▸ What you need to do
Show me each line of the listing below where the word "High" appears.

▸ Recorded data
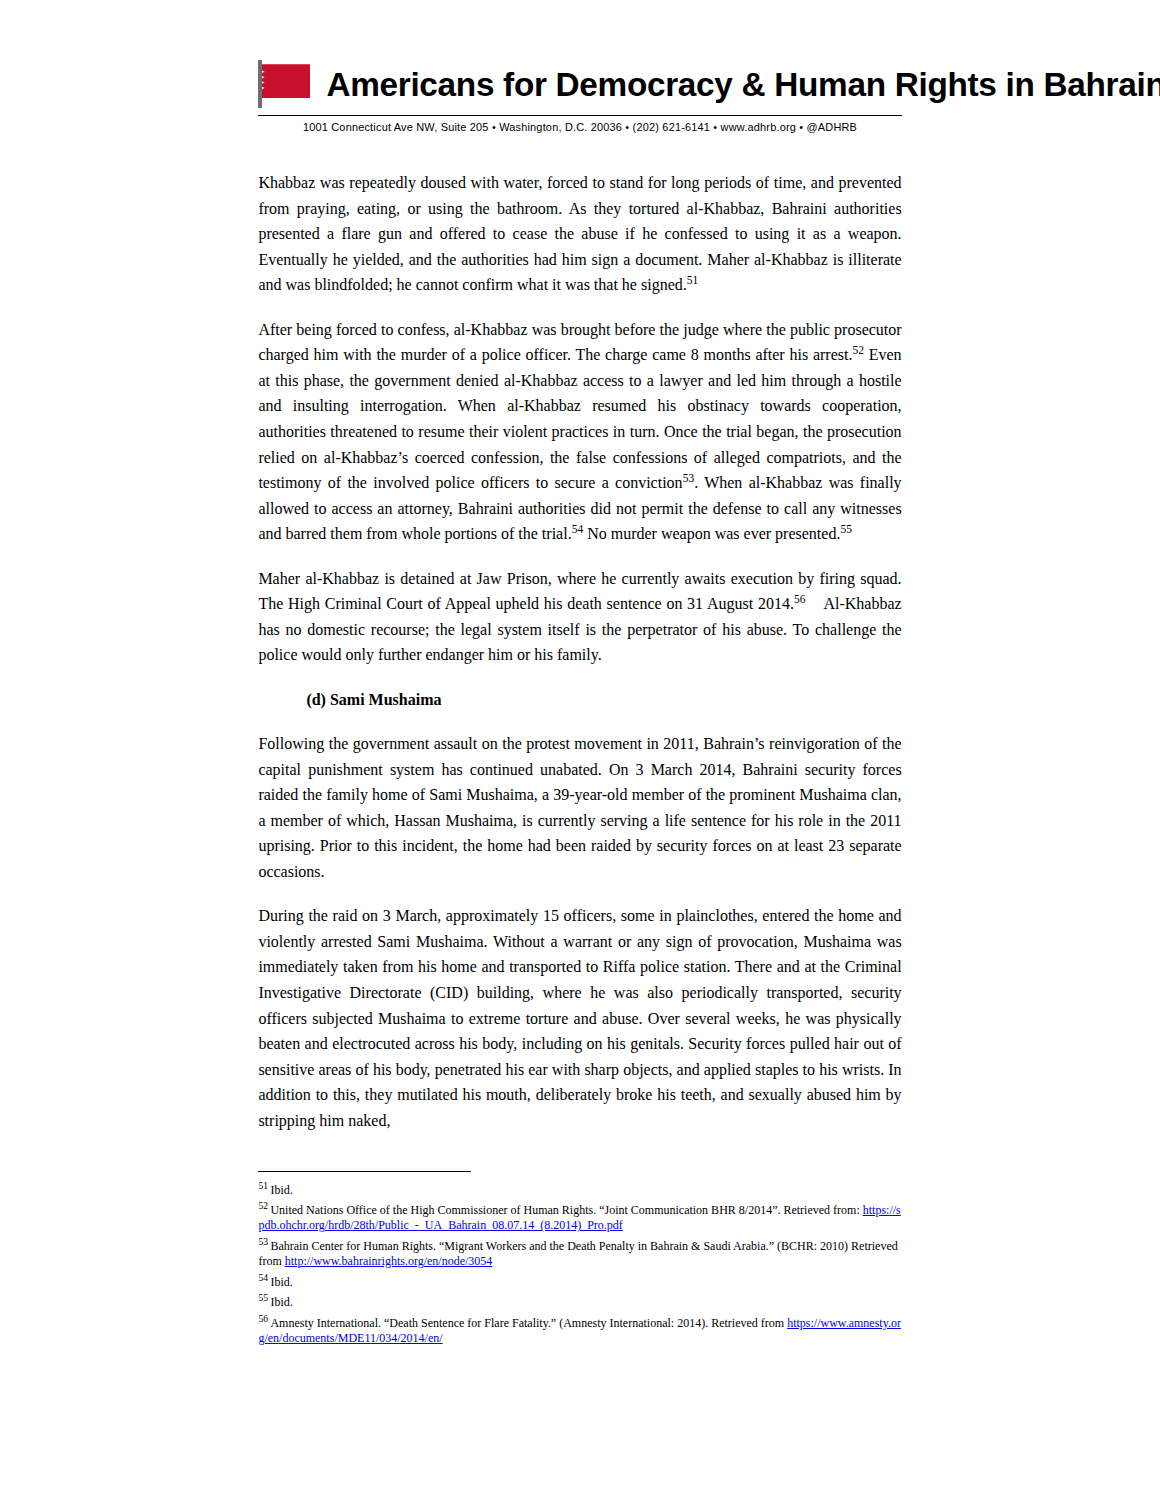Americans for Democracy & Human Rights in Bahrain
1001 Connecticut Ave NW, Suite 205 • Washington, D.C. 20036 • (202) 621-6141 • www.adhrb.org • @ADHRB
Khabbaz was repeatedly doused with water, forced to stand for long periods of time, and prevented from praying, eating, or using the bathroom. As they tortured al-Khabbaz, Bahraini authorities presented a flare gun and offered to cease the abuse if he confessed to using it as a weapon. Eventually he yielded, and the authorities had him sign a document. Maher al-Khabbaz is illiterate and was blindfolded; he cannot confirm what it was that he signed.51
After being forced to confess, al-Khabbaz was brought before the judge where the public prosecutor charged him with the murder of a police officer. The charge came 8 months after his arrest.52 Even at this phase, the government denied al-Khabbaz access to a lawyer and led him through a hostile and insulting interrogation. When al-Khabbaz resumed his obstinacy towards cooperation, authorities threatened to resume their violent practices in turn. Once the trial began, the prosecution relied on al-Khabbaz’s coerced confession, the false confessions of alleged compatriots, and the testimony of the involved police officers to secure a conviction53. When al-Khabbaz was finally allowed to access an attorney, Bahraini authorities did not permit the defense to call any witnesses and barred them from whole portions of the trial.54 No murder weapon was ever presented.55
Maher al-Khabbaz is detained at Jaw Prison, where he currently awaits execution by firing squad. The High Criminal Court of Appeal upheld his death sentence on 31 August 2014.56 Al-Khabbaz has no domestic recourse; the legal system itself is the perpetrator of his abuse. To challenge the police would only further endanger him or his family.
(d) Sami Mushaima
Following the government assault on the protest movement in 2011, Bahrain’s reinvigoration of the capital punishment system has continued unabated. On 3 March 2014, Bahraini security forces raided the family home of Sami Mushaima, a 39-year-old member of the prominent Mushaima clan, a member of which, Hassan Mushaima, is currently serving a life sentence for his role in the 2011 uprising. Prior to this incident, the home had been raided by security forces on at least 23 separate occasions.
During the raid on 3 March, approximately 15 officers, some in plainclothes, entered the home and violently arrested Sami Mushaima. Without a warrant or any sign of provocation, Mushaima was immediately taken from his home and transported to Riffa police station. There and at the Criminal Investigative Directorate (CID) building, where he was also periodically transported, security officers subjected Mushaima to extreme torture and abuse. Over several weeks, he was physically beaten and electrocuted across his body, including on his genitals. Security forces pulled hair out of sensitive areas of his body, penetrated his ear with sharp objects, and applied staples to his wrists. In addition to this, they mutilated his mouth, deliberately broke his teeth, and sexually abused him by stripping him naked,
Ibid.
United Nations Office of the High Commissioner of Human Rights. “Joint Communication BHR 8/2014”. Retrieved from: https://spdb.ohchr.org/hrdb/28th/Public_-_UA_Bahrain_08.07.14_(8.2014)_Pro.pdf
Bahrain Center for Human Rights. “Migrant Workers and the Death Penalty in Bahrain & Saudi Arabia.” (BCHR: 2010) Retrieved from http://www.bahrainrights.org/en/node/3054
Ibid.
Ibid.
Amnesty International. “Death Sentence for Flare Fatality.” (Amnesty International: 2014). Retrieved from https://www.amnesty.org/en/documents/MDE11/034/2014/en/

▸ Answer for this exercise
Maher al-Khabbaz is detained at Jaw Prison, where he currently awaits execution by firing squad. The High Criminal Court of Appeal upheld his death sentence on 31 August 2014.56 Al-Khabbaz has no domestic recourse; the legal system itself is the perpetrator of his abuse. To challenge the police would only further endanger him or his family.
United Nations Office of the High Commissioner of Human Rights. “Joint Communication BHR 8/2014”. Retrieved from: https://spdb.ohchr.org/hrdb/28th/Public_-_UA_Bahrain_08.07.14_(8.2014)_Pro.pdf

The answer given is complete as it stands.